Иначе говоря, искусствоведы одно время разоткровенничались через край и даже, можно сказать, рискованным образом проговорились о том, что они поняли в искусстве большого мастера. Эти излишние откровенности были  обусловлены молодостью искусствоведения.  Молодая наука об искусстве не особенно опасалась последствий своих интерпретаций. Во второй половине и конце двадцатого столетия наука об искусстве накопила опыта и стала осторожнее. Мы  вместе с остальным человечеством испытали на себе, куда заводит опасное знание об истинной природе человека.  И к концу двадцатого века мы стали старательно поправлять Дворжака и Тольная.

После Второй мировой войны искусствоведение стало эволюционировать в сторону христианских интерпретаций шедевров Возрождения. Микеланджело более не считался  «великим язычником» ренессансного Рима. В ходе нового религиозного «ренессанса» в искусствознании двадцатого века Микеланджело стал пониматься как «великий христианин». То, что объединяло его с современниками, считалось главным в его искусстве. То, что делало его мятежником и одиночкой среди своих, вытеснялось из поля зрения.

Вопрос о том, считать ли персонажей фресок и скульптурных ансамблей Микеланджело язычниками или христианами, есть вопрос о том, к какой культурной системе, какой идеологии его приписать. Но вопрос скорее в том, какие способы применял художник для того, чтобы вырваться за рамки рубрик и систем.

Поглядим на фрески Сикстинской капеллы открытыми глазами, забыв на миг о религии или атеизме. Ясно, что сдержанность и сочувствие, понимание и толерантность по отношению к грешникам рода человеческого не свойственны этому искусству.  Христос на западной стене, этот гневный Судия,  непримирим и яростен, и он готов сломать миропорядок и устроить «новую землю и новое небо».  Он и разгневанный языческий бог, и неумолимый мститель  христианского Апокалипсиса в одном лице.

**Задание 1:** Перепечатайте записи без изменений, начиная со строки, в которой есть «What Y value», и заканчивая концом записей. Картинки в ответ не включайте.

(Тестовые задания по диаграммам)
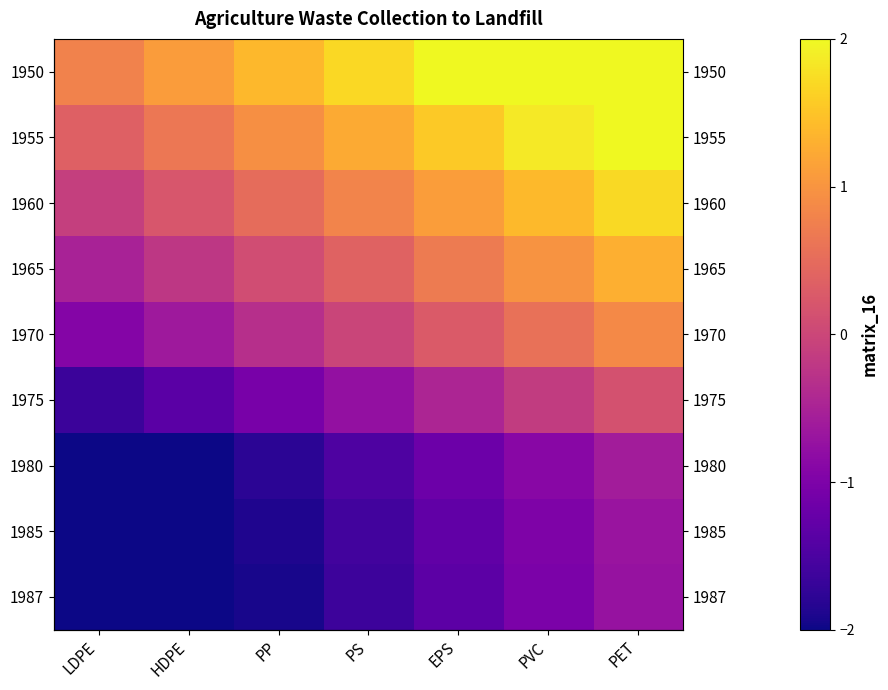

What is the lowest value of the 1975 series?

-1.7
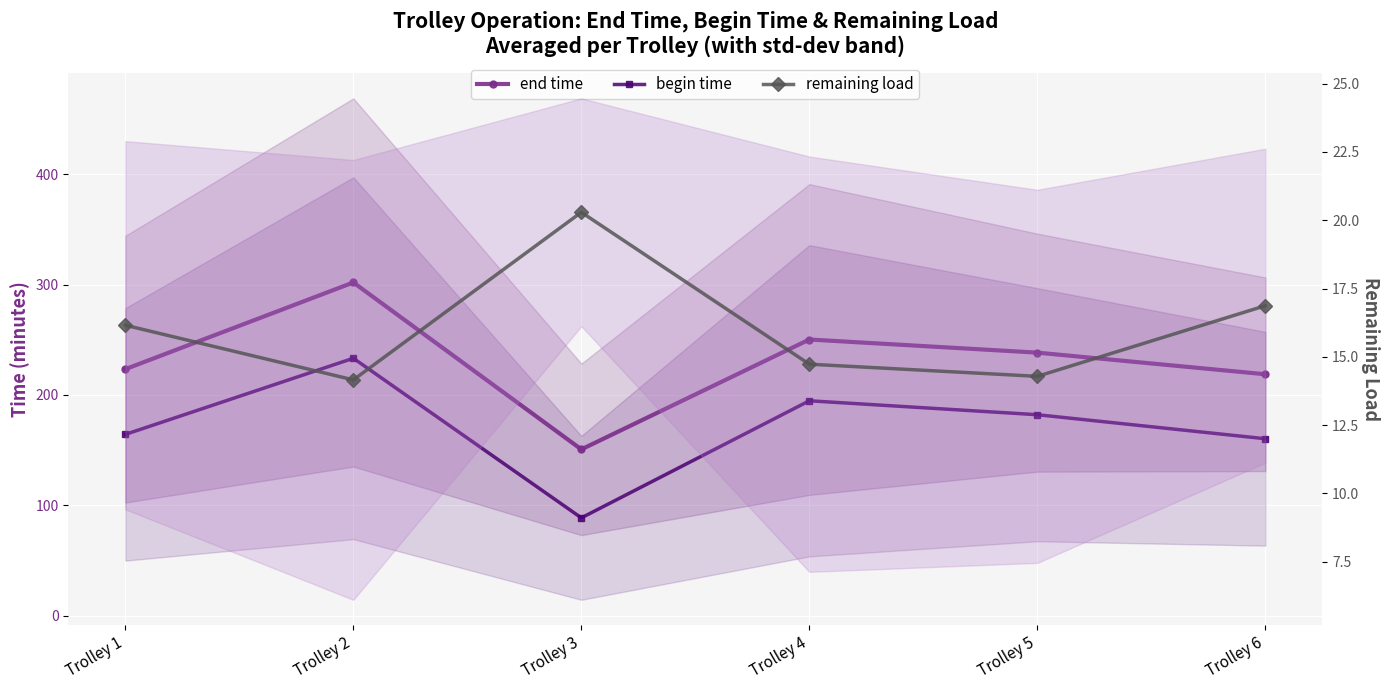

List the labels in order of end time value, largest first.

Trolley 2, Trolley 4, Trolley 5, Trolley 1, Trolley 6, Trolley 3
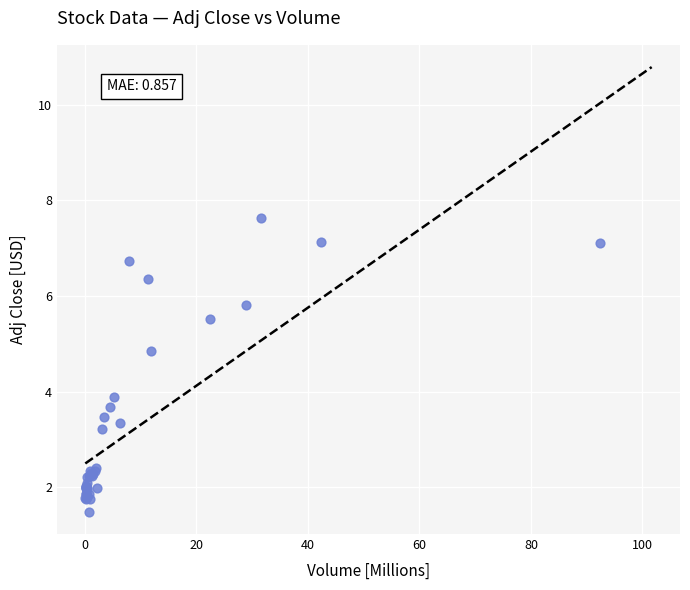

What Y value in the scatter plot is closest to 4?

3.9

**Задание 2:**
Ответьте по тексту о Микеланджело:
(a) Чем, согласно тексту, были обусловлены излишние откровенности искусствоведов?
(b) После какого события искусствоведение стало эволюционировать в сторону христианских интерпретаций шедевров Возрождения?
(c) На какой стене Сикстинской капеллы находится Христос, названный гневным Судией?

**Решение задания 1:**
What Y value in the scatter plot is closest to 4?

3.9

**Решение задания 2:**
(a) Молодостью искусствоведения.
(b) После Второй мировой войны.
(c) На западной.